Source data

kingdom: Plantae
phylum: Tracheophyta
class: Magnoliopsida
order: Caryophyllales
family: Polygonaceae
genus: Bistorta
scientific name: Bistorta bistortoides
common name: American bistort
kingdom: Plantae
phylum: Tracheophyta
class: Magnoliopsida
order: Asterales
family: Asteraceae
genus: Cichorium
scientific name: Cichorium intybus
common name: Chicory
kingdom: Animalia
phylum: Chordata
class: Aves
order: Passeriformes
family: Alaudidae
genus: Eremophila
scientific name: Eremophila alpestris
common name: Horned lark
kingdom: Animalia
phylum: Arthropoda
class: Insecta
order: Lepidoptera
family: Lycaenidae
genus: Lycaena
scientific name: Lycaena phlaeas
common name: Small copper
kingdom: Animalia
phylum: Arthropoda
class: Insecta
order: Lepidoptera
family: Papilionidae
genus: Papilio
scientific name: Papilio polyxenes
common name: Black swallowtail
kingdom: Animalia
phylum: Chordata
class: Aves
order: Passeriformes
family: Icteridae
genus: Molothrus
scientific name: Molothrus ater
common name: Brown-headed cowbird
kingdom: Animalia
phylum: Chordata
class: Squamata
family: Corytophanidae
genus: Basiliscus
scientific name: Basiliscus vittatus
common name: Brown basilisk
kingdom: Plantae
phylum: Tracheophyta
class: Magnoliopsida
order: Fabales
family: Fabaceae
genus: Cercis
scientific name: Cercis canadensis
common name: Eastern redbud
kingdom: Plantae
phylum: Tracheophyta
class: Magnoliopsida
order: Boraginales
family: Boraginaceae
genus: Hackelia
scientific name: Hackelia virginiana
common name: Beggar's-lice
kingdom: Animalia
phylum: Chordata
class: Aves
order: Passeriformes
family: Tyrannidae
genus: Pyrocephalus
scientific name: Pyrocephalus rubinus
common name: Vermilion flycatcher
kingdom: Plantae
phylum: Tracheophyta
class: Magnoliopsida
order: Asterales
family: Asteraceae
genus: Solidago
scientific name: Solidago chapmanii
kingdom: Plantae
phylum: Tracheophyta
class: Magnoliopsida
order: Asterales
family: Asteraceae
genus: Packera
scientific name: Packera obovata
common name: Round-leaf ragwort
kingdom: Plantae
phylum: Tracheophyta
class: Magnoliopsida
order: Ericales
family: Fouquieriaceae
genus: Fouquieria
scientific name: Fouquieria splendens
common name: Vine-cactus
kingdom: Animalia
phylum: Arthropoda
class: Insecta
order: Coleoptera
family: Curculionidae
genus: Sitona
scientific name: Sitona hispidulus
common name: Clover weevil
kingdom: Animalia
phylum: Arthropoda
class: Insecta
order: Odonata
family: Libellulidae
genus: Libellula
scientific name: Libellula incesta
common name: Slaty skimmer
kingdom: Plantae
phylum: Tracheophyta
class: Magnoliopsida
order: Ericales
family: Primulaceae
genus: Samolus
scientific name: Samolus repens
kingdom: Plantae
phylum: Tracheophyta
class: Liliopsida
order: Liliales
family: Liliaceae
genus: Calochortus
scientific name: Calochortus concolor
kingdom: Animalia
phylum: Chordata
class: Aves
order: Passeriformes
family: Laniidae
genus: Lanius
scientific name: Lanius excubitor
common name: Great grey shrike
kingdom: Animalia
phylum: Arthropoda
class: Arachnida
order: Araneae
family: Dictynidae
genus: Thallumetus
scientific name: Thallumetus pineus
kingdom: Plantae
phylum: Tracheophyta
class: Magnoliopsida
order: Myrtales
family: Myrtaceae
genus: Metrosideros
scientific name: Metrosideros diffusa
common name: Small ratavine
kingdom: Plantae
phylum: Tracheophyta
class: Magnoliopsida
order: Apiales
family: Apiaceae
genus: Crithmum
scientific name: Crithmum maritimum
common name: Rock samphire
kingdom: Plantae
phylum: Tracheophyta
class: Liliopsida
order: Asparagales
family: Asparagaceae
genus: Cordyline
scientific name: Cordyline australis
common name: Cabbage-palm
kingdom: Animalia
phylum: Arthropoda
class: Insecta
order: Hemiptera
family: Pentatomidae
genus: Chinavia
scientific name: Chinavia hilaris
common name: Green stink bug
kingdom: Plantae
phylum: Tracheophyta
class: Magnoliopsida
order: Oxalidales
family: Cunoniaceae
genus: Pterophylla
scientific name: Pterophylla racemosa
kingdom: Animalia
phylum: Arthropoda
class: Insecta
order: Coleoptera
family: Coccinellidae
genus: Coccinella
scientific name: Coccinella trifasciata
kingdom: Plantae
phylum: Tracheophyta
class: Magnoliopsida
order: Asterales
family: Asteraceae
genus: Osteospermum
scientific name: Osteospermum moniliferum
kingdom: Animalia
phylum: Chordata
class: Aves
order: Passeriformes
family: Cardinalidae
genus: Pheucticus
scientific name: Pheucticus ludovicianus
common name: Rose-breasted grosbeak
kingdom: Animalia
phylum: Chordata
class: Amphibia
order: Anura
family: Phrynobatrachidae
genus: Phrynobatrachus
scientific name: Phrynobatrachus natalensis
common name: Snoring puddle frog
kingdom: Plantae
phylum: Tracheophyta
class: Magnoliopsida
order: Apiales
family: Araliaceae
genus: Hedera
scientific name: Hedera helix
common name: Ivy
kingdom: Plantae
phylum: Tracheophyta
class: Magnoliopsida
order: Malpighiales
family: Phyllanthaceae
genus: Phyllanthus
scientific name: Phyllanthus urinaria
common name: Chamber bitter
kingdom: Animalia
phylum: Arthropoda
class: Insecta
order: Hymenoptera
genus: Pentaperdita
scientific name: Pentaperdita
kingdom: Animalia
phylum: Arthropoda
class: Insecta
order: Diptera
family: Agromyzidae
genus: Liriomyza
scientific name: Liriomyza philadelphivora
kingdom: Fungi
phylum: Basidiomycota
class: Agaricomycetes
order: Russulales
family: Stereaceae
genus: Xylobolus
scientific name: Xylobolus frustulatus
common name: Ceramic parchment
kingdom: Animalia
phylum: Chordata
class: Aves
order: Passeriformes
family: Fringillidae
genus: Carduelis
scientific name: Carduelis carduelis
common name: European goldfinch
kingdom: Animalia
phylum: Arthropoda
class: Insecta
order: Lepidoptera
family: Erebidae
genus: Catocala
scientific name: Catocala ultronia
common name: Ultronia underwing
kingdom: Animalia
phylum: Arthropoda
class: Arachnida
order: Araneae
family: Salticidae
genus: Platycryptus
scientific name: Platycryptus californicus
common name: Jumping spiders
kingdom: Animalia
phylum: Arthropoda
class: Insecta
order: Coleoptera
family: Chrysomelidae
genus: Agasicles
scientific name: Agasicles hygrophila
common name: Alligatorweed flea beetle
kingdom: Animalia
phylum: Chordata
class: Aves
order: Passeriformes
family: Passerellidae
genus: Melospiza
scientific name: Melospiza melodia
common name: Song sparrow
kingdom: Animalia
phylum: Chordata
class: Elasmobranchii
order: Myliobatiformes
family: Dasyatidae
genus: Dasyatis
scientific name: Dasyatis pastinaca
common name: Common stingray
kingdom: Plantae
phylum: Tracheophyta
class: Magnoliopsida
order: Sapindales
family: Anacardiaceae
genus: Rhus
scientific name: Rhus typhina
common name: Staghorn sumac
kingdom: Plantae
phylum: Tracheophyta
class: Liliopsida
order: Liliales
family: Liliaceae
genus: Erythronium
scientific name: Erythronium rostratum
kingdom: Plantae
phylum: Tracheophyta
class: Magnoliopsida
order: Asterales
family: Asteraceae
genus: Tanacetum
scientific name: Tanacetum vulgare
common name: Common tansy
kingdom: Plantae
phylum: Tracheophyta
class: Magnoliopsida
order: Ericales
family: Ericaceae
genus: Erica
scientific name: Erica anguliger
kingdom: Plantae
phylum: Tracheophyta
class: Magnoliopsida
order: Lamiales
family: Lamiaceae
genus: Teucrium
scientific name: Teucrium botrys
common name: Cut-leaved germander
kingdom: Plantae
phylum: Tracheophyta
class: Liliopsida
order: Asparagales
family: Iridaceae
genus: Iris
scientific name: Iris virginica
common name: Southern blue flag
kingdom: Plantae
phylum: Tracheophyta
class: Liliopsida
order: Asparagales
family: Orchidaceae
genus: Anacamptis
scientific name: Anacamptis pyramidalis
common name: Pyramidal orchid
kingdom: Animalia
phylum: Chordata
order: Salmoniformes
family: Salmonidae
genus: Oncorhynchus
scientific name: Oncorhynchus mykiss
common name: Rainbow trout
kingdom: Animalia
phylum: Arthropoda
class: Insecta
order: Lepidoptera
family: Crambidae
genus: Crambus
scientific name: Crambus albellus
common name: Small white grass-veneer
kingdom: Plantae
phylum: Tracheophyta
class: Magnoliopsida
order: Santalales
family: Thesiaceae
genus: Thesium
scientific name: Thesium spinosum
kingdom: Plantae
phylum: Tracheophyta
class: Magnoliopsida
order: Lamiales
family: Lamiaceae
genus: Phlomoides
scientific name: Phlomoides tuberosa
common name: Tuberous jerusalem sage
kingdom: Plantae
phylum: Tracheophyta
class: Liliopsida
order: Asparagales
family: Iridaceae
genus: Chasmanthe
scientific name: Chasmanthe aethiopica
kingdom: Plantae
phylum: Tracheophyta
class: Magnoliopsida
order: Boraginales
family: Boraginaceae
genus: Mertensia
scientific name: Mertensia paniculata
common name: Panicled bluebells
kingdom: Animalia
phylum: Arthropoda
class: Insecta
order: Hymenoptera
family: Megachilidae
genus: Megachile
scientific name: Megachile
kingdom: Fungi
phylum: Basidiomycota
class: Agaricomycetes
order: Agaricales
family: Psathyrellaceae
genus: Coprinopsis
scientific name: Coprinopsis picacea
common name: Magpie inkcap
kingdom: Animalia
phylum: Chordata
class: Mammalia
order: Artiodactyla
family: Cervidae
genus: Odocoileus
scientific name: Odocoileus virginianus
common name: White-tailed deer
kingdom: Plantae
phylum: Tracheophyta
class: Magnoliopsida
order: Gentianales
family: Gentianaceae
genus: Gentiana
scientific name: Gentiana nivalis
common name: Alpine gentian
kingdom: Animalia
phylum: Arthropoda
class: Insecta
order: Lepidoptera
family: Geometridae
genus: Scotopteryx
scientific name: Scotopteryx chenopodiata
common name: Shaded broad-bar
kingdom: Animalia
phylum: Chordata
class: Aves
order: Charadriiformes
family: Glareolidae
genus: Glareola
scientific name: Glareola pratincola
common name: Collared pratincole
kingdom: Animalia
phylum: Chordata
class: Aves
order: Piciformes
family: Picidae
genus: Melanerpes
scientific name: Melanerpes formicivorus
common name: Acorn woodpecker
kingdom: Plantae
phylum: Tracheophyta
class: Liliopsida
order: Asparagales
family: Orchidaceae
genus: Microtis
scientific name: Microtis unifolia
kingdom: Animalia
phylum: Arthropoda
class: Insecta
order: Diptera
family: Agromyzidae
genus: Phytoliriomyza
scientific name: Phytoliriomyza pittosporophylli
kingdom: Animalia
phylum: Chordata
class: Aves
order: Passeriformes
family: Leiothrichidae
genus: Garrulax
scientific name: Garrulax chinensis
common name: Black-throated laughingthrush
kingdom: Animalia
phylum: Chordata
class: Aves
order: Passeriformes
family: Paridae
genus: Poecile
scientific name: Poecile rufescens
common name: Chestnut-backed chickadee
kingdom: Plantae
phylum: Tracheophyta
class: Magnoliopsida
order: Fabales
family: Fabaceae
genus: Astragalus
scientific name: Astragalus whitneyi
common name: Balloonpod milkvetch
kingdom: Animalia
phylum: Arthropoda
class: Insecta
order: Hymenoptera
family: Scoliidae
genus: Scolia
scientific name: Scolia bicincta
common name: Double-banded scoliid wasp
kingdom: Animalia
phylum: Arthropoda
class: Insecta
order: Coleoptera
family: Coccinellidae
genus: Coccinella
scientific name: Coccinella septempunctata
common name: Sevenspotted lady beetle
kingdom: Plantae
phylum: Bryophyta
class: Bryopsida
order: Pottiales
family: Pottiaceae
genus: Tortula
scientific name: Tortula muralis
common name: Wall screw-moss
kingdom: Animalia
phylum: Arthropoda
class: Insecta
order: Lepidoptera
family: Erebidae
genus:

**Task directions**
Format the lines of the material from the one containing "phylum: Bryophyta" through the end of the material, both included, as a Markdown table with the columns "No." and "Line," giving each row a number and leaving out any blank lines.

**Answer to this exercise**
| No. | Line |
|---|---|
| 1 | phylum: Bryophyta |
| 2 | class: Bryopsida |
| 3 | order: Pottiales |
| 4 | family: Pottiaceae |
| 5 | genus: Tortula |
| 6 | scientific name: Tortula muralis |
| 7 | common name: Wall screw-moss |
| 8 | kingdom: Animalia |
| 9 | phylum: Arthropoda |
| 10 | class: Insecta |
| 11 | order: Lepidoptera |
| 12 | family: Erebidae |
| 13 | genus: |